Work has been completed on 53 new homes built on council housing estate car parks in Stepney and Bethnal Green.
It is part of Tower Hamlets Council’s strategy to use up car parking spaces for housing — despite the risk of problems with emergency access.
The council’s planning committee only last week passed a scheme in Limehouse for 32 flats on the Brunton Wharf Estate car park even knowing it might jeopardise emergency vehicle access to an 18-storey tower block with its back to the Regent’s Canal.
The move went ahead before the London Fire Brigade could assess the risks to the towering Caledonia House and brought condemnation from City Hall.
But the two new schemes in Stepney and Bethnal Green, ready for families before the end the year, haven’t hit access problems—so far.
They are on what the council says were “underused car parks”, one in Rhodeswell Road by the same canal and the other in Baroness Road near Columbia Road Market.
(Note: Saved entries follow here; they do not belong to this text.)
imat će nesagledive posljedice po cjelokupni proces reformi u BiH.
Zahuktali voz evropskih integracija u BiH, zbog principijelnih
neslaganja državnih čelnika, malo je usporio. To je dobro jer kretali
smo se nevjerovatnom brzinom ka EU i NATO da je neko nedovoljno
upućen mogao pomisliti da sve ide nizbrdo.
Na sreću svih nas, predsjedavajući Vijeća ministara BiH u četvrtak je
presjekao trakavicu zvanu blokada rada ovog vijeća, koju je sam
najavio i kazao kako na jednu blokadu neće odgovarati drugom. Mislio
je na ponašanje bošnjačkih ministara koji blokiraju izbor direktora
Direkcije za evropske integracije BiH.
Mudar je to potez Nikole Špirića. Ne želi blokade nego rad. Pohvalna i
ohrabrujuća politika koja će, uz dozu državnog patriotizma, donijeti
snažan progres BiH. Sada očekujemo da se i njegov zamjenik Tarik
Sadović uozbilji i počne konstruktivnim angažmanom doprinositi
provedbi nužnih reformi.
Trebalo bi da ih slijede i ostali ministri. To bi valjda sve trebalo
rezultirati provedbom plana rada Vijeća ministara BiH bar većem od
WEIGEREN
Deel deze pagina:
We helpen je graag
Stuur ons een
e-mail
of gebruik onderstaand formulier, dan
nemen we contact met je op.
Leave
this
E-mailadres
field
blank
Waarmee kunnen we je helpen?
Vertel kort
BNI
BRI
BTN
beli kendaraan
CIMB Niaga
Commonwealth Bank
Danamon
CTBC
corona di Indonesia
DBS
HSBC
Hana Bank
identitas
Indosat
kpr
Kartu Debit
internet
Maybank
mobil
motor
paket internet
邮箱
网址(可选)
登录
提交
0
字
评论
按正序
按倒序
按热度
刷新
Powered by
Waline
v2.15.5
“We are getting towards our target of 2,000 new council homes,” mayor John Biggs assured.
“The housing market is leaving many people behind and the economy facing an unprecedented blow from Covid-19 makes it more important to redouble our efforts to tackle the housing crisis.”
The masked mayor was touring both schemes, keeping his “social distance”.
The new Pyrus House in Rhodeswell Road has 14 homes with three bedrooms, nine with two and has seven one-bed flats, with three properties suitable for disabled tenants.
The new Orwell House in Baroness Road, named after the second mayor of Tower Hamlets John Orwell who served in 1966, has six homes with three bedrooms, seven with two and includes five one-bed flats. Two homes are suitable for disabled.
Deputy Mayor Sirajul Islam promised: “Each development is going to families on our housing register already living on these estates, because of the steps we took to introduce a ‘local lettings’ policy.”
They follow completion of Levitas House in Stepney in August, named after radical former councillor Max Levitas who died last year aged 103.
Planning permission was also given last week for another 42 council homes at Southern Grove in Mile End, part of a larger development at St Clement’s former mental hospital and Victorian workhouse in the Mile End Road.